Hank: This morning I drank too much coffee, and as so often happens I have been experiencing a bout of intestinal distress. It has given me a chance to look at your "100 Most Beautiful" issue of People. Is there one particular cosmetic surgeon who specializes in computer-generated faces, honey, or is it a bigger trend? Halle Berry used to be so gorgeous, and now she scares me. I miss bad facelifts. They were entertaining. Today there are so many blank, perfect faces on old and young alike that it just makes me sad. Do you know what these women have, Phyllis? They have mall faces. Their mugs look like anonymously, efficiently designed high traffic public spaces.

Do you remember George Orwell's observation that "On their fiftieth, everybody wears the face they deserve"? I think he was talking about the way your experience gets written into the lines of your face. This is why Gwyneth Paltrow's mom is still hot--at, what, 60?--and Halle Berry and Sarah Jessica Parker and Meg Ryan are not; on
their fiftieth, they will only have the faces that they paid for.

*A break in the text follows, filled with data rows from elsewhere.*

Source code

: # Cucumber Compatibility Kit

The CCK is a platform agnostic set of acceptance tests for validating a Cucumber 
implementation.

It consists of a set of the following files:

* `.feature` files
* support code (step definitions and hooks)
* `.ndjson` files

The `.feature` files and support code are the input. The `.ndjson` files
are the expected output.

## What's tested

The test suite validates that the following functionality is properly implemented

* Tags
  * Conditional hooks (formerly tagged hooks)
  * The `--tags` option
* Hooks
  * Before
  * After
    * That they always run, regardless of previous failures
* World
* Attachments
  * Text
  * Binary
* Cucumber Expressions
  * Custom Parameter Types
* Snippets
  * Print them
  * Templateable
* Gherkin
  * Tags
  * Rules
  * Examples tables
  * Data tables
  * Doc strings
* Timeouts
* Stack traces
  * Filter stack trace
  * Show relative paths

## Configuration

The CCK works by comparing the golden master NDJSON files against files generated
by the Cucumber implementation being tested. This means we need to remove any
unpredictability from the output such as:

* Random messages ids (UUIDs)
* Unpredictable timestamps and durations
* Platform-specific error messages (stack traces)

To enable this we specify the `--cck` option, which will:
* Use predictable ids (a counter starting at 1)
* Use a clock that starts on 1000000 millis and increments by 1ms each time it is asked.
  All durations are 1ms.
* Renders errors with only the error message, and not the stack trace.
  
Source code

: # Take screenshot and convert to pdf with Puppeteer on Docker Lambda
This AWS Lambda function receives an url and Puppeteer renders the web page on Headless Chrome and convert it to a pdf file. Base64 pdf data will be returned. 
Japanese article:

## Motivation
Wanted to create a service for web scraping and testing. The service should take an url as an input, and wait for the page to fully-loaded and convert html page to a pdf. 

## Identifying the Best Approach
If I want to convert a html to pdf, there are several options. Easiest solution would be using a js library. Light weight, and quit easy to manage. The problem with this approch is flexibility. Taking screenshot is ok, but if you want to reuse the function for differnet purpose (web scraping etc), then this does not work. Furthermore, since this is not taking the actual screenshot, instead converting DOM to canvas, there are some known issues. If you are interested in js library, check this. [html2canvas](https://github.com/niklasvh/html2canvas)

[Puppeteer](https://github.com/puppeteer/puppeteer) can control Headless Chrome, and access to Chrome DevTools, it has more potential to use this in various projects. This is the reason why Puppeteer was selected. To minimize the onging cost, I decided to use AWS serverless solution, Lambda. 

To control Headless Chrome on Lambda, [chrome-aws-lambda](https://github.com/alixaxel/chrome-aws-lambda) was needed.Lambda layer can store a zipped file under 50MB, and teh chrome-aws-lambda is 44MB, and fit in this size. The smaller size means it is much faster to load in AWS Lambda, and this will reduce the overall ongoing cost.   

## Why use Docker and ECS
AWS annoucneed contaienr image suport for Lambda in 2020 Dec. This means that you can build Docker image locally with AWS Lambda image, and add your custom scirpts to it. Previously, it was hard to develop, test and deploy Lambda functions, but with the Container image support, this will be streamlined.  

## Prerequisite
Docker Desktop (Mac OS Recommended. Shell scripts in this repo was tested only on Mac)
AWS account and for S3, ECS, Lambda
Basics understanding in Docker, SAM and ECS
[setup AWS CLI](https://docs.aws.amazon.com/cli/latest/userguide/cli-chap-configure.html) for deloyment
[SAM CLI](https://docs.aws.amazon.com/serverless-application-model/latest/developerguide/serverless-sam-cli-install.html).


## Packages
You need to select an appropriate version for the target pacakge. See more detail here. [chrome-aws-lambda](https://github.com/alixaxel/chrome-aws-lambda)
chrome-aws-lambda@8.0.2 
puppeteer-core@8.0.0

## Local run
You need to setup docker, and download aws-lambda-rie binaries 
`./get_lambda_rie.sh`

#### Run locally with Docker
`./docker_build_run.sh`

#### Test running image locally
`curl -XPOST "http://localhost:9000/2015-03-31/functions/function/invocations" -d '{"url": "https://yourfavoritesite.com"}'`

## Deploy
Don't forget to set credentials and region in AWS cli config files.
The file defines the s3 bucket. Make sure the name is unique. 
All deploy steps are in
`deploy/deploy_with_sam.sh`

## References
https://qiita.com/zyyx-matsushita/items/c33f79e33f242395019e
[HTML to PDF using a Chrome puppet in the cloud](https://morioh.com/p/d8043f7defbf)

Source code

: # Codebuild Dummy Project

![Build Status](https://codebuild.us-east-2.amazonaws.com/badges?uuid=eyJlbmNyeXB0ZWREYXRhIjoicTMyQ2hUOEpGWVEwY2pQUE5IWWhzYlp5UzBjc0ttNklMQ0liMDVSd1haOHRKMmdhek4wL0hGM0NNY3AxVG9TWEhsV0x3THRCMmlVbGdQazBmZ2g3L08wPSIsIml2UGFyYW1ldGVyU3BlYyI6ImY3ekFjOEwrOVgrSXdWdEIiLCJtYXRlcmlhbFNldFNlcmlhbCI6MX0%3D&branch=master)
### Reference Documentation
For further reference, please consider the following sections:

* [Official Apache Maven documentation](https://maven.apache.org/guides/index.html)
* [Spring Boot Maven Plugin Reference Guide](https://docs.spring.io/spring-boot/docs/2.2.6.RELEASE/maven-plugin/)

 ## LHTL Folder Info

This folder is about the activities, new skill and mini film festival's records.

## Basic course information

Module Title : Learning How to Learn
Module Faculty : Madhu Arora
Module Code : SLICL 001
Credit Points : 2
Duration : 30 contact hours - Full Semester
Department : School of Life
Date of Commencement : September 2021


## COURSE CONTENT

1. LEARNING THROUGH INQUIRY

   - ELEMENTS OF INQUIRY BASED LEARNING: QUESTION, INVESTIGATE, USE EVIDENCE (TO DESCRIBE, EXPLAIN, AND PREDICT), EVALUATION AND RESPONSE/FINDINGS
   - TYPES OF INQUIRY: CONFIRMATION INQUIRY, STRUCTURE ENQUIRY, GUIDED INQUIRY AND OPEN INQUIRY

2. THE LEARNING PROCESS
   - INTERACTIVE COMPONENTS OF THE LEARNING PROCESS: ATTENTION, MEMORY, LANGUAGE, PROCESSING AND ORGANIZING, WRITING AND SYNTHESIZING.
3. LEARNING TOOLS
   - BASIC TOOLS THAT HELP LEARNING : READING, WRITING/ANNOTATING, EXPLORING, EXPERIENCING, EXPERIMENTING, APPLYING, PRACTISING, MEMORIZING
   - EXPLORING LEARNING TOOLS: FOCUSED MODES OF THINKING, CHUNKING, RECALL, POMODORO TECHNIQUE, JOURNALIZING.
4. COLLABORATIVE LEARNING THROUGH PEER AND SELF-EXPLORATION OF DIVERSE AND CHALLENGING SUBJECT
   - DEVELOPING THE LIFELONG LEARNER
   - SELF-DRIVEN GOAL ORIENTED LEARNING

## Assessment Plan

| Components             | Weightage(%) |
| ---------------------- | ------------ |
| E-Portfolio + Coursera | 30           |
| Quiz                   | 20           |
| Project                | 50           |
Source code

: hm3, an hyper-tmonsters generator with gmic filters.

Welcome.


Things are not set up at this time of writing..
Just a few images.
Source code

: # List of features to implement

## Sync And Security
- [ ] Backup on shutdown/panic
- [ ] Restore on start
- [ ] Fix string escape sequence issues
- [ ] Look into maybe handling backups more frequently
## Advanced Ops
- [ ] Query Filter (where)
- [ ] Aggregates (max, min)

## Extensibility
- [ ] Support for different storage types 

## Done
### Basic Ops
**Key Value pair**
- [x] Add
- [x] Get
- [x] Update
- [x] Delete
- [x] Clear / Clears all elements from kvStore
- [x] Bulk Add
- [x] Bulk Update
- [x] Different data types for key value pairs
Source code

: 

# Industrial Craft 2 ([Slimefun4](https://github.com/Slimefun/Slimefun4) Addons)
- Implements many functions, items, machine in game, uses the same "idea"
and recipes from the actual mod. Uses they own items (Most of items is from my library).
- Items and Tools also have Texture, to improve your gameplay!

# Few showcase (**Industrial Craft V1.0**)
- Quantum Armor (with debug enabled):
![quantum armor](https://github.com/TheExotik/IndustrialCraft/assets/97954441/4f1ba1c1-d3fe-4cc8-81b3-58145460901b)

It also calls to mind the words of Roland Barthes (still, for my money, the finest critic ever run over by a laundry truck), who once said that it was not nudity that was erotic, but the intermittence of clothing and skin. And isn't that like saying it's not natural beauty that's sexy so much as the mixture of natural beauty and world-worn lines of experience?

Are there any Hollywood faces that particularly bother you, sugar?

Phyllis: I am coming to think that plastic surgery, when it's not wholly egregious and monstrous, is sort of like urban development--when a building that's always been there is suddenly demolished and replaced with a parking lot, it's hard to remember where exactly that deli or corner store or nail salon once stood. That said, there are certain faces that I really can't take:

1. Nicole Kidman: She was never particularly beautiful, really, but she had a pleasant softness to her. Now, neither her face nor her person has any personality. She is tight, pursed, shiny, and mean. I don't like her anymore. But I continue to love
Moulin Rouge.

2. Nancy Pelosi: Her nose could open envelopes.

3. Posh Spice: Burn victim who had no choice but to construct a nose out of bone cartilage.

4. Michael Jackson and his whole family, Courtney Love (she still looks pretty messy, which is human at least), Melanie Griffith, Meg Ryan (she was never pretty, but that doesn't mean she has to look like a duck), and Tori Spelling.